Source text »

Guy I killed with the smart pistol: "Go fuck yourself cheating fuck"

13. Minecraft

Calling it digital Lego is slightly reductive, but not totally inaccurate

Minecraft is great because it's so close to the platonic ideal of a sandbox game. Even though it has an "ending", nobody actually cares about it; rather, Minecraft is a game where you decide your own goals.

Do you want to build something cool? Then go on a continent-spanning adventure to find enough snow to realise your designs.

Prefer to test your twitch skills against other players? Join one of the thousands of different multiplayer servers that exist out there.

Are you a factorio autist? Well, there's at least double-digits modpacks that you could install to turn the game into an automation simulator.

14. Apotris

Reach nirvana through stacking blocks

There's not much in life that can get me to enter a flow state like Tetris can. I'm not even that great at it - I don't know how to T-spin and my combo game is seriously lacking - but give me 200 lines at 20 gravity and I won't worry about anything else for the next ten minutes.

Apotris is, in my opinion, the best way to get your Tetris fix. It's highly customisable, and because it's a GBA game, very lightweight to run.

Look, I don't have to justify this one. Tetris is Tetris. It's arcade gaming perfection.

15. Vanquish

Supersonic acrobatic rocket-powered battle suits

Vanquish holds the dubious honour of ruining third person shooters for me, because there's nothing else out there that feels as dynamic, as fluid as Platinum's one and only attempt at the genre. It is entirely possible that the main reason why I never became a Mass Effect fan is because I tried to play it immediately after Vanquish.

It's got it's problems: the story is ass, only a couple weapons are actually viable, too much of the campaign relies on autoscrollers and turret sections. But when it lets you loose, boy do its mechanics sing.

Dataset excerpts »
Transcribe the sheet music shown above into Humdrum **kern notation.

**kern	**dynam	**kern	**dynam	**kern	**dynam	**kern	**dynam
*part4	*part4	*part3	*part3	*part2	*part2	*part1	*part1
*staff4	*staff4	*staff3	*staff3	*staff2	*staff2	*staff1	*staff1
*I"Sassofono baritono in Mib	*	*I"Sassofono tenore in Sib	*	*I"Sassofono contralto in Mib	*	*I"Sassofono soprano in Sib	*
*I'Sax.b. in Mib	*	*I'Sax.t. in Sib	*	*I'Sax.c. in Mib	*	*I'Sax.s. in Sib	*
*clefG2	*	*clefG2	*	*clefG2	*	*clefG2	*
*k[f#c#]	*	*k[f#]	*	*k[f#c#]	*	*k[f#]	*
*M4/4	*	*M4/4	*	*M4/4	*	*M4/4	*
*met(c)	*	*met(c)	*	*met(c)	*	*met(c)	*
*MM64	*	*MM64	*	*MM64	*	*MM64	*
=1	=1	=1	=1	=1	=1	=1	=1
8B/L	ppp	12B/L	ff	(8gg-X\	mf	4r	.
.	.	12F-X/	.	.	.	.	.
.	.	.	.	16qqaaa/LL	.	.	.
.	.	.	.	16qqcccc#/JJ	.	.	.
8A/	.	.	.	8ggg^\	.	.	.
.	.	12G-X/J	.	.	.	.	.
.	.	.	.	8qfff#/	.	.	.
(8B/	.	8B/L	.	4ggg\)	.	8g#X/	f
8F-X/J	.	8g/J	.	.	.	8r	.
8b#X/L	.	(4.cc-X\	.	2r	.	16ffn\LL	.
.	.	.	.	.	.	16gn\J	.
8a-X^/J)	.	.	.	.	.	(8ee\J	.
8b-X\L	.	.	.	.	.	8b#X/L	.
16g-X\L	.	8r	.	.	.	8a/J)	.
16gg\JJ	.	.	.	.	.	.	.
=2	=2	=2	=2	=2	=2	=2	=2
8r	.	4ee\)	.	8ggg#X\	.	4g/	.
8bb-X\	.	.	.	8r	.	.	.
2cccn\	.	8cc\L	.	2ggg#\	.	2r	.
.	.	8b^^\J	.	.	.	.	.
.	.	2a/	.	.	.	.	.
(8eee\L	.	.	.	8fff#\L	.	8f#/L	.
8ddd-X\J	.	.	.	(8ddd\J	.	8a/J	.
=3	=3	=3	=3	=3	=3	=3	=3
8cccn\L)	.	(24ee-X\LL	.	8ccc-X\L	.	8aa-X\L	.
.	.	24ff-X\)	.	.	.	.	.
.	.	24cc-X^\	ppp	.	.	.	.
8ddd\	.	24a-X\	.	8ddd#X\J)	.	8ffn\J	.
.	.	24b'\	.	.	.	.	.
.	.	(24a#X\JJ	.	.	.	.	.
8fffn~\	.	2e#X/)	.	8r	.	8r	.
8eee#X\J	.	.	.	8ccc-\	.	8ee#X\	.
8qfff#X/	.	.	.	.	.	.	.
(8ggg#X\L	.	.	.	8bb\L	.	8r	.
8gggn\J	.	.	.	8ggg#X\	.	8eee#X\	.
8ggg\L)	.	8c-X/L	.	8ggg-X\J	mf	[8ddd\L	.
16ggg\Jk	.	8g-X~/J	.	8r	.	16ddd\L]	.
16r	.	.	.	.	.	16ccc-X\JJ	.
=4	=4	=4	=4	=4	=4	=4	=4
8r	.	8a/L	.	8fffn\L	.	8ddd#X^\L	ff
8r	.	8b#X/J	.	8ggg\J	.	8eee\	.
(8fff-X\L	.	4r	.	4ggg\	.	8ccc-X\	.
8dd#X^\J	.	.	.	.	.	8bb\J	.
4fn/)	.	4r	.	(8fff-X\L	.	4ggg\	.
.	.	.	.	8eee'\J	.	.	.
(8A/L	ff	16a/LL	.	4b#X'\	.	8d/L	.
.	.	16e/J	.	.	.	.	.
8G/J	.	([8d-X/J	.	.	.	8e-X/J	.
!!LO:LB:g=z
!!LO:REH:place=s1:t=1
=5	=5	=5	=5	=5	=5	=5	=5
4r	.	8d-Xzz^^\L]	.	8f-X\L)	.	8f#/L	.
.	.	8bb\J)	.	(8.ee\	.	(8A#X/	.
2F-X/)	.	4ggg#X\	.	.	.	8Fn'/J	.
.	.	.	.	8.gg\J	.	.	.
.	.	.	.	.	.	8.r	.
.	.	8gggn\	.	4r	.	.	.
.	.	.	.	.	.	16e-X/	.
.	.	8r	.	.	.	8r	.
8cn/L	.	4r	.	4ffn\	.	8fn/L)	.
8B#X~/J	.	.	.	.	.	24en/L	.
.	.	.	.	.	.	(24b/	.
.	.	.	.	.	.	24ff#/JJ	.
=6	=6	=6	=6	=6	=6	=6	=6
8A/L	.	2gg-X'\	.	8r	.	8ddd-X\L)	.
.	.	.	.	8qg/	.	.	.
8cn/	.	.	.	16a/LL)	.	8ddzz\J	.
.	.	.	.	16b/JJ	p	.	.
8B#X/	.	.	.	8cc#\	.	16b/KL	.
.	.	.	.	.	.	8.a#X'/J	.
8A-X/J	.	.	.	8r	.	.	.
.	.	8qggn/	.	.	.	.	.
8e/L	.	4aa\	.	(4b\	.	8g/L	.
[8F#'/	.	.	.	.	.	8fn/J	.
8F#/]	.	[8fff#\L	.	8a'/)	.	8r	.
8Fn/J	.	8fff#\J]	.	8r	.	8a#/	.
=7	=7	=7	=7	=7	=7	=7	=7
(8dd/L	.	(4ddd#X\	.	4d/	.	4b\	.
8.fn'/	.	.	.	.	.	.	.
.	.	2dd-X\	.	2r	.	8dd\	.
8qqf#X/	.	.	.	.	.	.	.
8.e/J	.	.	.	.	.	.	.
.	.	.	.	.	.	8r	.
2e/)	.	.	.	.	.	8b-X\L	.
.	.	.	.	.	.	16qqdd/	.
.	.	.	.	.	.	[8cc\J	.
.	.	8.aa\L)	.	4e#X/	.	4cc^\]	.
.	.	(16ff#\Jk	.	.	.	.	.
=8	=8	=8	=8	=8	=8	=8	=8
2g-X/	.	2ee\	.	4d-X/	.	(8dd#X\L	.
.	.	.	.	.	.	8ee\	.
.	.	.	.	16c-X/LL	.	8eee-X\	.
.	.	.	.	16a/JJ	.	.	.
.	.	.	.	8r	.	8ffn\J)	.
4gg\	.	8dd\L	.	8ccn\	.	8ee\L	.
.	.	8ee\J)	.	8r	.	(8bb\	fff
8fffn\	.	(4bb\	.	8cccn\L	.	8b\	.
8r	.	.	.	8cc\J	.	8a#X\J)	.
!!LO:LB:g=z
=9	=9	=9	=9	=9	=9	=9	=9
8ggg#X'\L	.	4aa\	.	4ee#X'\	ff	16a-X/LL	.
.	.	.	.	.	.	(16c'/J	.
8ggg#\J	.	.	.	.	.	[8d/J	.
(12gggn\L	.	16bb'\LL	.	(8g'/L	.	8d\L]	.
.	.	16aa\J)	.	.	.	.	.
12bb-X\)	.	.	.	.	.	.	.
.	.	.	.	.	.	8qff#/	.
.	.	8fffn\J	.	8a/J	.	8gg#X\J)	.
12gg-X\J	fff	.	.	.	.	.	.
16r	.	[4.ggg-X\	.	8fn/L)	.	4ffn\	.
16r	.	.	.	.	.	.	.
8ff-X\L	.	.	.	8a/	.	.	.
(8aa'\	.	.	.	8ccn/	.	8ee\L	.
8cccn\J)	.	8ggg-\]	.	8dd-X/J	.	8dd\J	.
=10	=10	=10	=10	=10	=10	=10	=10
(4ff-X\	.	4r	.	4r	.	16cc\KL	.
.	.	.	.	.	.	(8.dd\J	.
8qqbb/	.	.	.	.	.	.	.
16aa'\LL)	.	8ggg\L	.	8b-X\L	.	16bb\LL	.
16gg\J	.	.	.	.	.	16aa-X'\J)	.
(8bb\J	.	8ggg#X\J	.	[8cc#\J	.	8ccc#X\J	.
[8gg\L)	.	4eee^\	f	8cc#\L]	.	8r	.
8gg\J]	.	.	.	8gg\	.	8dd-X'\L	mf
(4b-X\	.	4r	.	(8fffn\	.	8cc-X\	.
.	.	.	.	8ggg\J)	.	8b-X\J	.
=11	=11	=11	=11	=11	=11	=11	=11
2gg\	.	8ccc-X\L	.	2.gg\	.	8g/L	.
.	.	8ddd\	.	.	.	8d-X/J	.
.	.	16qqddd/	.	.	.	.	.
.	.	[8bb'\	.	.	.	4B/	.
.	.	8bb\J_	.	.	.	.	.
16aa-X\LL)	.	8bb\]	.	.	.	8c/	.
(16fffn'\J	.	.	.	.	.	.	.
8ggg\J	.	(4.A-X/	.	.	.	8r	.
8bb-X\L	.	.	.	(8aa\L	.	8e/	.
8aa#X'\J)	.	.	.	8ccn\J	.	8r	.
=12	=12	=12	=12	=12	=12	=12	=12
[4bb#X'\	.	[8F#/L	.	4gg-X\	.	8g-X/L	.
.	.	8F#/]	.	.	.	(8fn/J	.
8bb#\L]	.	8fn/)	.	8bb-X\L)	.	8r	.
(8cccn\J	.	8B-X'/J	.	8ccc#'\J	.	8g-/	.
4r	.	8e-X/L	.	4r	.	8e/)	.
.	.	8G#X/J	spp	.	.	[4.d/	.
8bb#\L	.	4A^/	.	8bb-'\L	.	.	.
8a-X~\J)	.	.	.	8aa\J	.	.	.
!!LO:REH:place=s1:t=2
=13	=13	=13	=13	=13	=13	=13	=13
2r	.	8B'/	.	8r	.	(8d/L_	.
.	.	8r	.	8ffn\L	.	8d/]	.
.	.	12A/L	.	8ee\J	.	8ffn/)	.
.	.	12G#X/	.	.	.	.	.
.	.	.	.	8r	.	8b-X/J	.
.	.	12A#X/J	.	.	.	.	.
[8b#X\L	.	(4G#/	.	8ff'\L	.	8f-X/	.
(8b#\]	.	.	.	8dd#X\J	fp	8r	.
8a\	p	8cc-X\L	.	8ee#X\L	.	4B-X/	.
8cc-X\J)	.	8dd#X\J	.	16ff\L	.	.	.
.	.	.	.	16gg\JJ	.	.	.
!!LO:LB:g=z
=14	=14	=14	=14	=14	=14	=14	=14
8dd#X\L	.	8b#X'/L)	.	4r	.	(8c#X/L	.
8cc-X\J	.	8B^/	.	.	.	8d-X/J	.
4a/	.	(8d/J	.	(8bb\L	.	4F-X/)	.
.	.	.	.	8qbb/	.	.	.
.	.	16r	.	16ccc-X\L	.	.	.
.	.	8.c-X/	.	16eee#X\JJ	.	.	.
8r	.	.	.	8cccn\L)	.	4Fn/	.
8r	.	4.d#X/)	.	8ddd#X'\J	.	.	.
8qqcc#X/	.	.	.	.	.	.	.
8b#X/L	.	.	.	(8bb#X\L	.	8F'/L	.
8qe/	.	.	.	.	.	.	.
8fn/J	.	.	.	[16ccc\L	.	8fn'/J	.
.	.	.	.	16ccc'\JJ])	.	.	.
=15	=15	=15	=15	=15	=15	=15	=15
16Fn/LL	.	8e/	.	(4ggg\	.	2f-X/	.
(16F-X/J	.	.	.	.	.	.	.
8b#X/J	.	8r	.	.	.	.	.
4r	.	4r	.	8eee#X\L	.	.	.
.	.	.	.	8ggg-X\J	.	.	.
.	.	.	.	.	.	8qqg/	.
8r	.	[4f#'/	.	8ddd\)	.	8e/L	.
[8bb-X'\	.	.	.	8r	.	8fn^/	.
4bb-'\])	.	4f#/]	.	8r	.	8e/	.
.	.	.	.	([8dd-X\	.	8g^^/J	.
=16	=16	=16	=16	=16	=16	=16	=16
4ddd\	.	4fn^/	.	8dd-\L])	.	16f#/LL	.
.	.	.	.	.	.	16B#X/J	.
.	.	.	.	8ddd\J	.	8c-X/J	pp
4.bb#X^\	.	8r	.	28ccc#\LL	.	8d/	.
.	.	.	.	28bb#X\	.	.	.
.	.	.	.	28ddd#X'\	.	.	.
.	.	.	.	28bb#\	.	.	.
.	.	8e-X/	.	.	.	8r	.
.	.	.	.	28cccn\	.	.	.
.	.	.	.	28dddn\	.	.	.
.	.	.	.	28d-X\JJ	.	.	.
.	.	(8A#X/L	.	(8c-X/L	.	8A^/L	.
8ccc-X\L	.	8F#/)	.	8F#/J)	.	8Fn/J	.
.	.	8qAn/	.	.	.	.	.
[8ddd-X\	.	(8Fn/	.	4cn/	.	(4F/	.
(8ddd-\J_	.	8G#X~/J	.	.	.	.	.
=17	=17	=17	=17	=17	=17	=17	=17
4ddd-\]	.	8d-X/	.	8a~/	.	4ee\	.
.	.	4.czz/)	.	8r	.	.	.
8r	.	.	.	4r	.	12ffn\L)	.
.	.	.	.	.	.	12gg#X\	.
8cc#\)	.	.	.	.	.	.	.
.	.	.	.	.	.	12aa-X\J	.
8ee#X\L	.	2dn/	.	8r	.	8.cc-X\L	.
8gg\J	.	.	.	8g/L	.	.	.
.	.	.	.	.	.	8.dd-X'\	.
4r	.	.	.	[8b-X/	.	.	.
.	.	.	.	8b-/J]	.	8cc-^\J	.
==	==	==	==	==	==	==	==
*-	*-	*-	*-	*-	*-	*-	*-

Complete the following »
(a) According to the games list, what makes Apotris very lightweight to run?
(b) Continue the games list from where it stops.

Response list »
(a) It's a GBA game.

(b)
In a lesser game, you fight tanks by finding a rocket launcher and then firing it from behind heavy cover. In Vanquish, you boost up to the tank's weak point, sliding through a hail of bullets so that you can unload your shotgun at point blank - one, two, three - are you out already? No time to reload. Reactivate your boosters, kick the weakpoint with rocket assistance. As you rebound, time slows, you notice that you are flying backwards over the head of an enemy that had been coming in for a melee. Switch to the machine gun and blast away that robot's head. The tank and the robot detonate in a shower of sparks before you even hit the ground.

Fun categories

Favourite series: WipEout

Yes, all of them - including Fusion!

Best soundtrack: Xenoblade 3

Somehow this is an uncommon opinion, one that I cannot comprehend when the game features masterpieces such as:

  • Off-seer
  • Moebius Battle
  • A life sent on
  • Carrying the Weight of Life
  • Noah and N

Favourite protagonist: Nia (Xenoblade 2)

Her story of self-actualisation is extremely trans coded and I adore her.

Favourite antagonist: GLaDOS (Portal)

I want my robot boss to insult me in increasingly deadpan ways.

Underrated: Spore

Is the gameplay bad? Yes. Counterpoint: I spent hundreds of hours making and sharing silly little guys on the UK Spore forums, and I regret none of it.

Best art style: Rayman Origins

This game is a moving painting.

Best first level: Caves (Tomb Raider)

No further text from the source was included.